Parole de bénévole : Annie, correspondante et amie de Khalil, condamné à mort en Floride


26 mai 2020

« Écrire à un condamné à mort, c’est lui redonner sa place d’être humain à part entière et lui offrir une fenêtre sur le monde. » Annie est bénévole et adhérente d'ECPM depuis plusieurs années. Elle nous livre un témoignage sincère sur sa correspondance avec Khalil, condamné à mort en Floride aux États-Unis, avec qui elle a noué une véritable amitié.

A l’heure où nous vivons une situation inédite de confinement, je ne peux m’empêcher de penser à mon correspondant, mon ami Khalil qui vit le véritable enfermement, dans une cellule de 5m2 au sein de la prison de Raiford, en Floride, depuis sa condamnation à mort en 1991, il y a presque 30 ans. Il avait alors 24 ans.

Depuis de nombreuses années, je suis membre de l’ACAT. (Action des Chrétiens pour l'Abolition de la Torture). J’avais entendu parler de la possibilité de correspondre avec un condamné à mort. J’ai longtemps hésité à m’engager dans une correspondance, par crainte de ne savoir quoi dire ou de ne pas oser parler de ma vie dans le monde libre.

Je me suis décidée l’été dernier et l’ACAT m’a donné les coordonnées de Khalil. Je me suis refusée à aller voir sur internet les raisons qui l’avaient amené à être condamné à mort. Ce qui m’importait était la personne qu’il est aujourd’hui et non les actes qu’il avait pu commettre… ou pas.

« Une personne extraordinairement positive »

Au fil de notre correspondance, par courrier ou par mail (Khalil a la chance d’avoir une tablette à sa disposition, lui permettant de lire et écrire des mails, de regarder des programmes éducatifs, écouter de la musique, regarder des films…mais ces tablettes ont une durée de vie très limitée, obligeant les détenus à en racheter régulièrement car la garantie est très courte), une réelle et profonde amitié s’est nouée. J’ai découvert une personne extraordinairement positive, malgré toutes ces années d’enfermement, intelligente, désireuse de découvrir la France, ses coutumes, son mode de vie, parlant de politique, de musique, d’art en général.

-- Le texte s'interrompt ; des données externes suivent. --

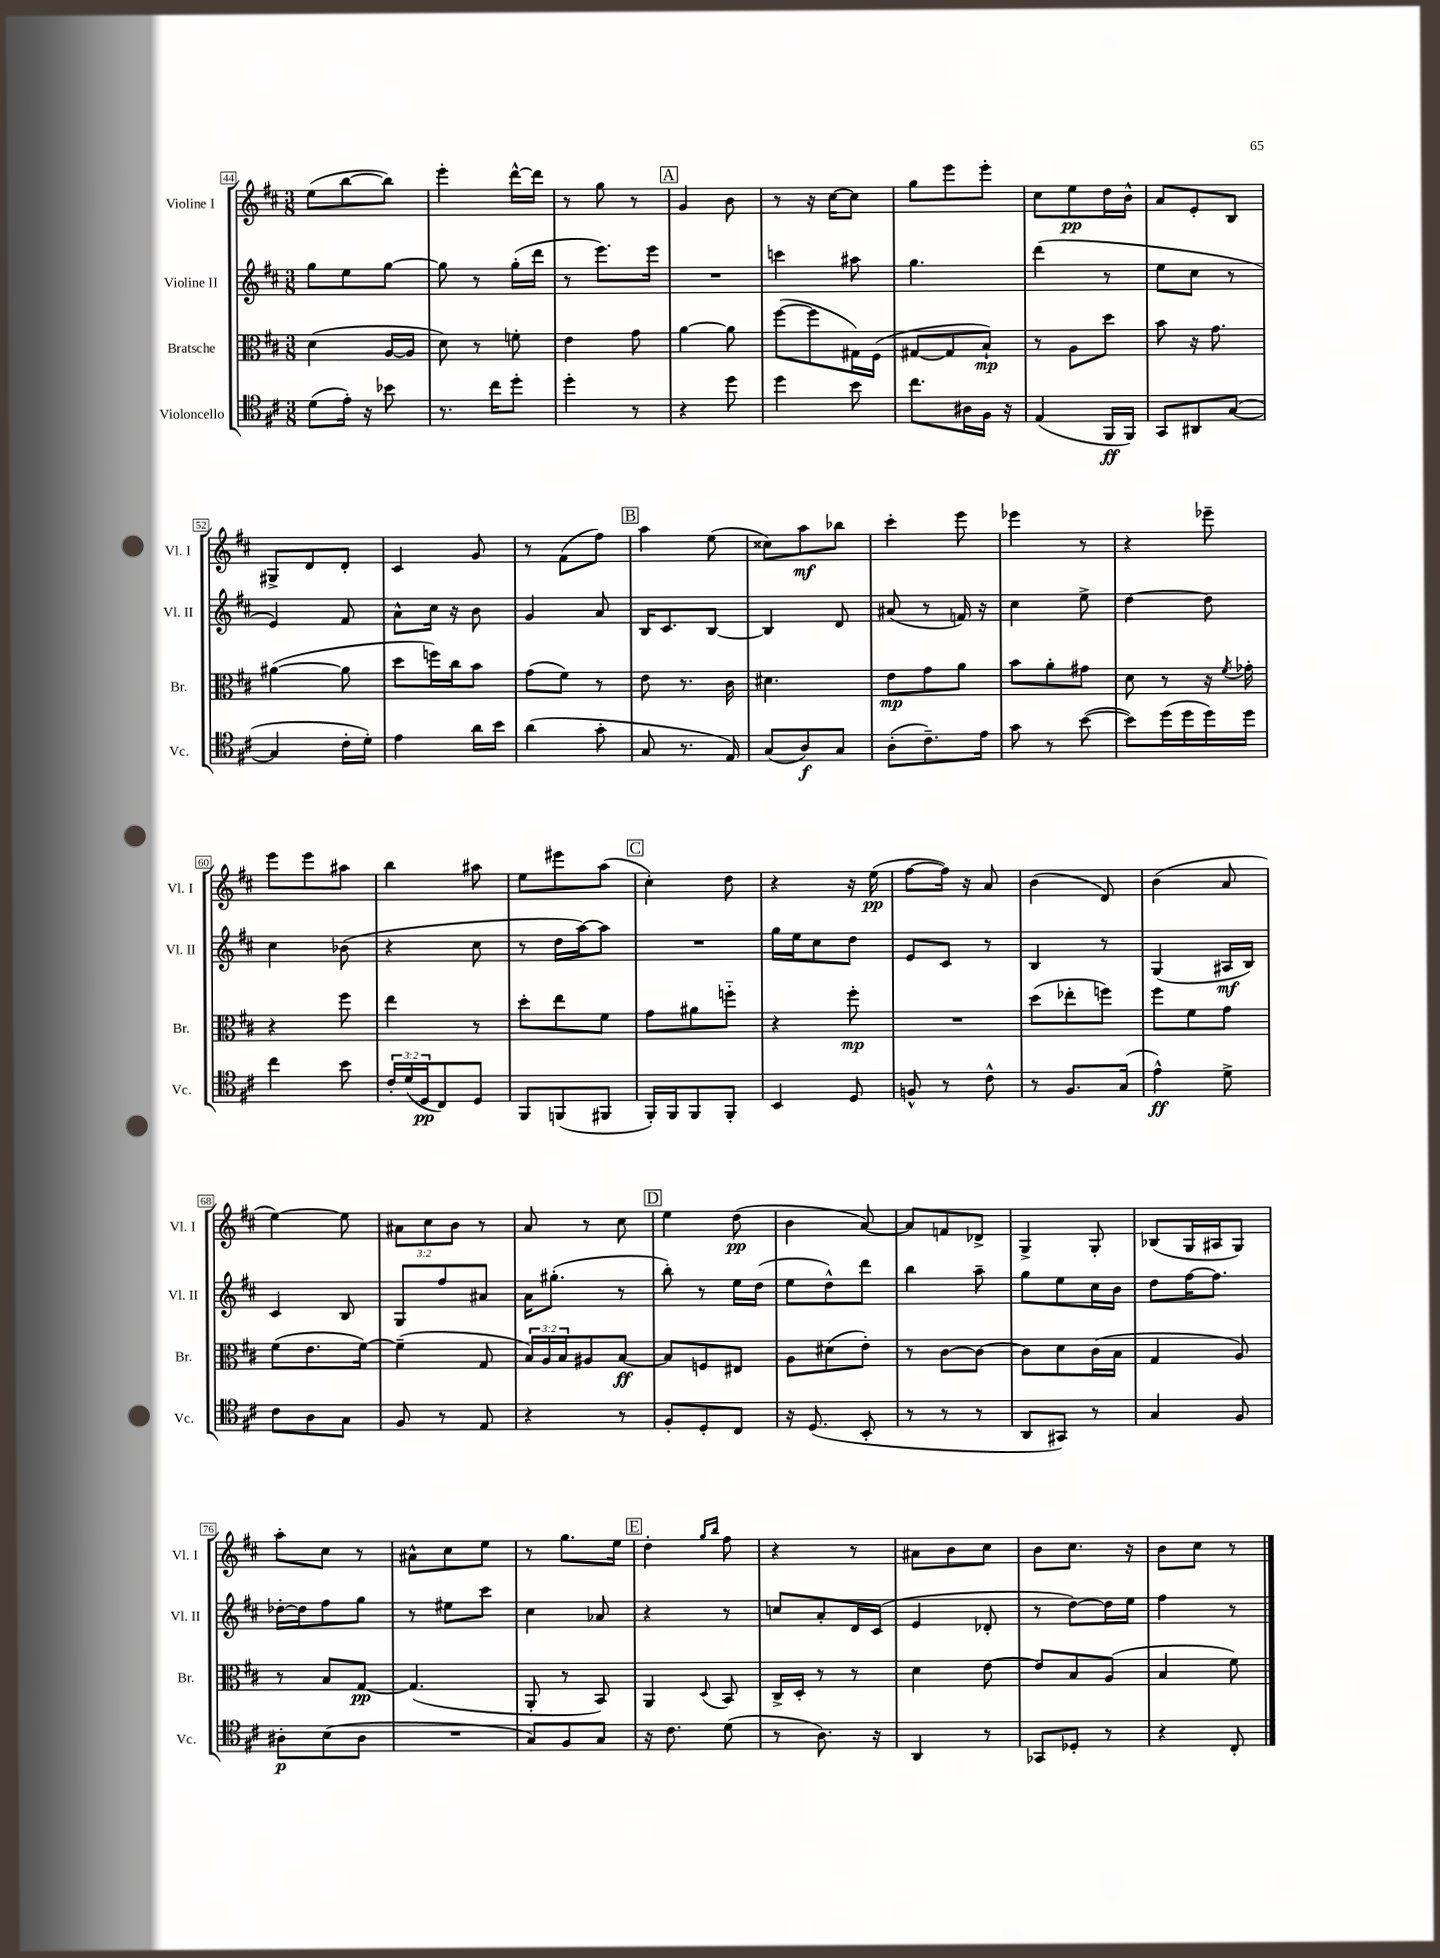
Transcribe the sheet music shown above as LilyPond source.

<<
\new StaffGroup <<
\new Staff = "s0" \with { instrumentName = "Violine I" shortInstrumentName = "Vl. I" } {
    \clef treble \key d \major \numericTimeSignature \time 3/8 \override Staff.TupletNumber.text = #tuplet-number::calc-fraction-text
    e''8( b''8~ b''8) |
    e'''4-. d'''16~-^ d'''16 |
    r8 g''8 r8 |
    \mark \markup { \box "A" } g'4 b'8 |
    r8 r16 cis''16~ cis''8 |
    g''8 e'''8 e'''8-. |
    cis''8 e''8\pp d''16 b'16-^ |
    a'8 e'8-. b8 |
    gis8-> d'8 d'8-. |
    cis'4 g'8 |
    r8 fis'8( fis''8) |
    \mark \markup { \box "B" } a''4 e''8( |
    cisis''8) a''8\mf bes''8 |
    cis'''4-. e'''8 |
    ees'''4 r8 |
    r4 ees'''8-- |
    e'''8 e'''8 ais''8 |
    b''4 ais''8 |
    e''8 eis'''8 a''8( |
    \mark \markup { \box "C" } cis''4-.) d''8 |
    r4 r16 e''16\pp( |
    fis''8~ fis''16) r16 a'8 |
    b'4( d'8) |
    b'4( a'8 |
    e''4~) e''8 |
    \tuplet 3/2 { ais'8 cis''8 b'8 } r8 |
    a'8 r8 cis''8 |
    \mark \markup { \box "D" } e''4 d''8\pp( |
    b'4 a'8~) |
    a'8 f'8 des'8-> |
    g4-> g8-. |
    bes8( g16 ais16 g8) |
    a''8-. cis''8 r8 |
    ais'8-^ cis''8 e''8 |
    r8 g''8. e''16 |
    \mark \markup { \box "E" } d''4-. \grace { g''16 b''16 } fis''8 |
    r4 r8 |
    ais'8 b'8 cis''8 |
    b'8 cis''8. r16 |
    b'8 cis''8 r8 \bar "|." |
}
\new Staff = "s1" \with { instrumentName = "Violine II" shortInstrumentName = "Vl. II" } {
    \clef treble \key d \major \numericTimeSignature \time 3/8
    g''8 e''8 g''8~ |
    g''8 r8 g''16-.( d'''16 |
    r8 e'''8.) e'''16 |
    \mark \markup { \box "A" } R4. |
    c'''4 ais''8 |
    g''4. |
    d'''4( r8 |
    e''8 cis''8 r8 |
    e'4) fis'8 |
    a'8-^ cis''16 r16 b'8 |
    g'4 a'8 |
    \mark \markup { \box "B" } b16 cis'8. b8~ |
    b4 d'8 |
    ais'8( r8 f'16) r16 |
    cis''4 e''8-> |
    d''4~ d''8 |
    cis''4 bes'8( |
    r4 cis''8 |
    r8 d''16 a''16~) a''8 |
    \mark \markup { \box "C" } R4. |
    g''16 e''16 cis''8 d''8 |
    e'8 cis'8 r8 |
    b4 r8 |
    g4( ais16\mf b16) |
    cis'4 b8 |
    g8 fis''8 ais'8 |
    a'16 gis''8.-.( r8 |
    \mark \markup { \box "D" } b''8-.) r8 e''16 d''16( |
    e''8 d''8-^) d'''8 |
    b''4 a''8-- |
    g''8 e''8 cis''16 b'16 |
    d''8 fis''16~ fis''8. |
    des''16~-. des''16 fis''8 g''8 |
    r8 eis''8 cis'''8 |
    cis''4 aes'8 |
    \mark \markup { \box "E" } r4 r8 |
    c''8 a'8-. d'16 cis'16( |
    e'4 des'8-. |
    r8 d''8~) d''16 e''16 |
    fis''4 r8 \bar "|." |
}
\new Staff = "s2" \with { instrumentName = "Bratsche" shortInstrumentName = "Br." } {
    \clef alto \key d \major \numericTimeSignature \time 3/8 \override Staff.TupletNumber.text = #tuplet-number::calc-fraction-text
    d'4( a16~ a16 |
    d'8) r8 f'8-. |
    e'4 g'8 |
    \mark \markup { \box "A" } a'4~ a'8 |
    fis''8~( fis''8 gis16) fis16( |
    gis8~ gis8 b8-!\mp) |
    r8 a8 d''8 |
    b'8 r16 g'8. |
    ais'4~( ais'8 |
    d''8 f''16) cis''16 b'8 |
    g'8( fis'8) r8 |
    \mark \markup { \box "B" } e'8 r8. cis'16 |
    dis'4. |
    e'8\mp g'8 a'8 |
    b'8 a'8-. gis'8 |
    d'8 r8 r16 \acciaccatura { fis'8 } ges'16-. |
    r4 fis''8 |
    e''4 r8 |
    d''8-. e''8 fis'8 |
    \mark \markup { \box "C" } g'8 ais'8 f''8-_ |
    r4 fis''8-.\mp |
    R4. |
    d''8( ees''8-. f''8) |
    fis''8 fis'8 g'8 |
    fis'8( e'8. fis'16~) |
    fis'4--( g8 |
    \tuplet 3/2 { b16) a16 b16 } ais8 b8~\ff |
    \mark \markup { \box "D" } b8 f8 eis8 |
    a8 dis'8( e'8-.) |
    r8 cis'8~ cis'8~ |
    cis'8 d'8 cis'16( b16 |
    g4 a8) |
    r8 b8 g8~\pp |
    g4.( |
    a,8-. r8 b,8) |
    \mark \markup { \box "E" } a,4 \appoggiatura { d8 } b,8 |
    cis16-> d16-. r8 r8 |
    d'4 e'8~ |
    e'8 b8 a8( |
    b4 fis'8) \bar "|." |
}
\new Staff = "s3" \with { instrumentName = "Violoncello" shortInstrumentName = "Vc." } {
    \clef tenor \key d \major \numericTimeSignature \time 3/8 \override Staff.TupletNumber.text = #tuplet-number::calc-fraction-text
    d'8( e'16-.) r16 bes'8 |
    r8. cis''16 d''8-. |
    d''4-. r8 |
    \mark \markup { \box "A" } r4 d''8 |
    d''4 b'8 |
    cis''8. ais16 fis16 r16 |
    e4( fis,16\ff fis,16) |
    g,8 ais,8 g8~( |
    g4 cis'16-. d'16-.) |
    e'4 a'16 b'16 |
    a'4( g'8-. |
    \mark \markup { \box "B" } g8 r8. e16) |
    g8( a8\f) g8 |
    a8-.( cis'8.--) e'16 |
    g'8 r8 b'8~( |
    b'8) d''16( d''16 d''16) d''16 |
    cis''4 b'8 |
    \tuplet 3/2 { cis'16-. d'16( d16\pp } cis8) d8 |
    fis,8 f,8( fis,8 |
    \mark \markup { \box "C" } fis,16-.) fis,16 fis,8 fis,8-. |
    b,4 d8 |
    f8-^ r8 cis'8-^ |
    r8 fis8. g16( |
    e'4-^\ff) d'8-> |
    cis'8 a8 g8 |
    fis8 r8 e8 |
    r4 r8 |
    \mark \markup { \box "D" } fis8-. d8-. cis8 |
    r16 d8.( b,8-. |
    r8 r8 r8 |
    a,8 gis,8) r8 |
    g4 fis8 |
    ais8-.\p b8( ais8 |
    R4. |
    g8) fis8 g8 |
    \mark \markup { \box "E" } r16 cis'8. d'8( |
    r8 a8.) r16 |
    a,4 r8 |
    ges,8 des8-. r8 |
    r4 cis8-. \bar "|." |
}
>>
>>
\layout { \context { \Score currentBarNumber = #44 \override BarNumber.stencil = #(make-stencil-boxer 0.1 0.3 ly:text-interface::print) } }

Dans nos échanges, il n’oublie jamais de me demander des nouvelles de ma famille, mes enfants, ma maman qui est très malade et pour laquelle il prie. Il a lui-même perdu son père il y a peu et n’a pu obtenir aucun soutien de la part du chapelain de la prison. Petit à petit, il m’a parlé de sa vie à New York étant jeune, de ses études pour devenir chiropracticien, de son combat pour obtenir un nouveau procès qui lui permettrait enfin de démontrer qu’ils ont arrêté la « mauvaise personne », à cause d’une enquête bâclée…

Et puis, il me parle aussi de sa vie entre quatre murs.

Coincé dans sa cellule (qu’il appelle parfois sa « cage », les jours où ça va moins bien) tout au long de la journée, excepté pour 2 sorties par semaine (d’une durée d’environ 3 heures), 3 douches seulement (les autres jours, c’est la toilette dans le lavabo), et tous les repas sont pris seul (le petit déjeuner est à 5h30 !).

Les visites ont lieu le dimanche mais sa famille habite loin de Raiford et ne peut donc venir tous les dimanches. Il est parvenu à se construire un emploi du temps qui l’empêche de sombrer dans la folie (il connaît des détenus qui se tapent la tête sur les murs, hurlent toute la journée, répondent aux provocations des surveillants et finissent en isolement total…) : beaucoup de sport, de lecture, de peinture, d’écriture de poèmes, du travail légal pour aider les autres prisonniers.

Ce travail pour les autres est pour lui un moyen de gagner un peu d’argent car les condamnés à mort n’ont pas le droit de travailler. Tout est très cher dans les prisons : l’envoi de mails, les consultations médicales (5 dollars), les films (7 dollars), la nourriture en plus car celle de la prison est souvent très mauvaise et rationnée…L’univers carcéral est aussi fait de brimades, de violence et de mesquineries. Violence entre détenus, brimades volontaires de la part des gardiens qui mettent les cellules sens dessus dessous lors des inspections, corruption à tous les niveaux. Tout est fait pour démolir les détenus et leur faire perdre toute humanité.

 

Ecrire à un condamné à mort, c’est lui redonner sa place d’être humain à part entière et lui offrir une fenêtre sur le monde.